#### [WHAT IS EXPECTED]
From top to bottom, return the records that follow exactly.
===
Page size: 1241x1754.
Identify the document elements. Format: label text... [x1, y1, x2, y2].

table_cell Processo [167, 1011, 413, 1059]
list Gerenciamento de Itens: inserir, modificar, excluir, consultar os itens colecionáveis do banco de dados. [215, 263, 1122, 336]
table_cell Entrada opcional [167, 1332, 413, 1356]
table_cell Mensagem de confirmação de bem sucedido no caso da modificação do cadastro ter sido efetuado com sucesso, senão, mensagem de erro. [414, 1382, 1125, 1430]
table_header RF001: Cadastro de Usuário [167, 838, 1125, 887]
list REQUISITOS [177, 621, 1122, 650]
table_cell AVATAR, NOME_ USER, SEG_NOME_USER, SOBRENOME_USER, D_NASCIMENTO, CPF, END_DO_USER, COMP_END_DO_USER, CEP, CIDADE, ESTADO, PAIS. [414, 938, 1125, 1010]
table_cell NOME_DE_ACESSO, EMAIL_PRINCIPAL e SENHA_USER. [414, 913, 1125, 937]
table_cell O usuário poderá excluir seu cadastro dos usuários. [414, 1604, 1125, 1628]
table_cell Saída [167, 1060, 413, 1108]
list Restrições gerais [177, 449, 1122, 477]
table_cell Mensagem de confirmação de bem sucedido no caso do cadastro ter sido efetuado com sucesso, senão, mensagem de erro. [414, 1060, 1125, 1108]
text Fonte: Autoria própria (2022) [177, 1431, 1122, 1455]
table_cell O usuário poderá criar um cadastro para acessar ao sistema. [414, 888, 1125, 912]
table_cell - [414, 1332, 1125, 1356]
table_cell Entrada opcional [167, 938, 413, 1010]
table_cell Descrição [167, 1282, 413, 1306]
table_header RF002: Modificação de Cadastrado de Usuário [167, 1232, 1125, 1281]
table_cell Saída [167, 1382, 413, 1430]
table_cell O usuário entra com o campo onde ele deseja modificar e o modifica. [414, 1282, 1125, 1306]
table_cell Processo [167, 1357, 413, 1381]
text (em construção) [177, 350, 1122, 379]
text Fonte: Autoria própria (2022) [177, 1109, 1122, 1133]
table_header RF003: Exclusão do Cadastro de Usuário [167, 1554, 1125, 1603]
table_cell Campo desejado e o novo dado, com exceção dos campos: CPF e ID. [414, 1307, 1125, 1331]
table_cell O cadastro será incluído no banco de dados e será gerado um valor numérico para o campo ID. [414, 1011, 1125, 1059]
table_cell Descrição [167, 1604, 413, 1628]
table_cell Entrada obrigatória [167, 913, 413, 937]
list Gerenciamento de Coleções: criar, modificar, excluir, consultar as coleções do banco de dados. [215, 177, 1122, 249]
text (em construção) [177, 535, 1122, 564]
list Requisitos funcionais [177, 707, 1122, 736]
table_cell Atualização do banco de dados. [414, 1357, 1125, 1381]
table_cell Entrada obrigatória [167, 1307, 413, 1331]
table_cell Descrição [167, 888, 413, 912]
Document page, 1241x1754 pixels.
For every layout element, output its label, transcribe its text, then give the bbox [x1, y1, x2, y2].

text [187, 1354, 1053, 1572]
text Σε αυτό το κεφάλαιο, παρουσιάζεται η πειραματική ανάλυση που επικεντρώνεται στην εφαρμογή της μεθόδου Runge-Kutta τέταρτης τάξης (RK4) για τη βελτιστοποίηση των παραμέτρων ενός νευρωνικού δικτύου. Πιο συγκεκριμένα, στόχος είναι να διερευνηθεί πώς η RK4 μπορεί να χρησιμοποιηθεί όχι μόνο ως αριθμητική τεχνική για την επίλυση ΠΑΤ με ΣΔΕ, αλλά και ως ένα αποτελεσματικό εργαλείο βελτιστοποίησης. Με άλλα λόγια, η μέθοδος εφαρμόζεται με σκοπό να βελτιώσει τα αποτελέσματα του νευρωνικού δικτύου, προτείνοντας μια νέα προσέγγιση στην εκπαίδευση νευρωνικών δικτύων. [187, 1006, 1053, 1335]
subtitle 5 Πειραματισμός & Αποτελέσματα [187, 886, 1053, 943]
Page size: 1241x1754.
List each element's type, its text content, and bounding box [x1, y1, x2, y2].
===
#### [SOLUTION FOR THIS TASK]
Page size: 1241x1754.
Identify the document elements. Format: label text... [x1, y1, x2, y2].

table_cell Processo [167, 1011, 413, 1059]
list Gerenciamento de Itens: inserir, modificar, excluir, consultar os itens colecionáveis do banco de dados. [215, 263, 1122, 336]
table_cell Entrada opcional [167, 1332, 413, 1356]
table_cell Mensagem de confirmação de bem sucedido no caso da modificação do cadastro ter sido efetuado com sucesso, senão, mensagem de erro. [414, 1382, 1125, 1430]
table_header RF001: Cadastro de Usuário [167, 838, 1125, 887]
list REQUISITOS [177, 621, 1122, 650]
table_cell AVATAR, NOME_ USER, SEG_NOME_USER, SOBRENOME_USER, D_NASCIMENTO, CPF, END_DO_USER, COMP_END_DO_USER, CEP, CIDADE, ESTADO, PAIS. [414, 938, 1125, 1010]
table_cell NOME_DE_ACESSO, EMAIL_PRINCIPAL e SENHA_USER. [414, 913, 1125, 937]
table_cell O usuário poderá excluir seu cadastro dos usuários. [414, 1604, 1125, 1628]
table_cell Saída [167, 1060, 413, 1108]
list Restrições gerais [177, 449, 1122, 477]
table_cell Mensagem de confirmação de bem sucedido no caso do cadastro ter sido efetuado com sucesso, senão, mensagem de erro. [414, 1060, 1125, 1108]
text Fonte: Autoria própria (2022) [177, 1431, 1122, 1455]
table_cell O usuário poderá criar um cadastro para acessar ao sistema. [414, 888, 1125, 912]
table_cell - [414, 1332, 1125, 1356]
table_cell Entrada opcional [167, 938, 413, 1010]
table_cell Descrição [167, 1282, 413, 1306]
table_header RF002: Modificação de Cadastrado de Usuário [167, 1232, 1125, 1281]
table_cell Saída [167, 1382, 413, 1430]
table_cell O usuário entra com o campo onde ele deseja modificar e o modifica. [414, 1282, 1125, 1306]
table_cell Processo [167, 1357, 413, 1381]
text (em construção) [177, 350, 1122, 379]
text Fonte: Autoria própria (2022) [177, 1109, 1122, 1133]
table_header RF003: Exclusão do Cadastro de Usuário [167, 1554, 1125, 1603]
table_cell Campo desejado e o novo dado, com exceção dos campos: CPF e ID. [414, 1307, 1125, 1331]
table_cell O cadastro será incluído no banco de dados e será gerado um valor numérico para o campo ID. [414, 1011, 1125, 1059]
table_cell Descrição [167, 1604, 413, 1628]
table_cell Entrada obrigatória [167, 913, 413, 937]
list Gerenciamento de Coleções: criar, modificar, excluir, consultar as coleções do banco de dados. [215, 177, 1122, 249]
text (em construção) [177, 535, 1122, 564]
list Requisitos funcionais [177, 707, 1122, 736]
table_cell Atualização do banco de dados. [414, 1357, 1125, 1381]
table_cell Entrada obrigatória [167, 1307, 413, 1331]
table_cell Descrição [167, 888, 413, 912]
Document page, 1241x1754 pixels.
For every layout element, output its label, transcribe its text, then give the bbox [x1, y1, x2, y2].

text [187, 1354, 1053, 1572]
text Σε αυτό το κεφάλαιο, παρουσιάζεται η πειραματική ανάλυση που επικεντρώνεται στην εφαρμογή της μεθόδου Runge-Kutta τέταρτης τάξης (RK4) για τη βελτιστοποίηση των παραμέτρων ενός νευρωνικού δικτύου. Πιο συγκεκριμένα, στόχος είναι να διερευνηθεί πώς η RK4 μπορεί να χρησιμοποιηθεί όχι μόνο ως αριθμητική τεχνική για την επίλυση ΠΑΤ με ΣΔΕ, αλλά και ως ένα αποτελεσματικό εργαλείο βελτιστοποίησης. Με άλλα λόγια, η μέθοδος εφαρμόζεται με σκοπό να βελτιώσει τα αποτελέσματα του νευρωνικού δικτύου, προτείνοντας μια νέα προσέγγιση στην εκπαίδευση νευρωνικών δικτύων. [187, 1006, 1053, 1335]
subtitle 5 Πειραματισμός & Αποτελέσματα [187, 886, 1053, 943]
Page size: 1241x1754.
List each element's type, its text content, and bounding box [x1, y1, x2, y2].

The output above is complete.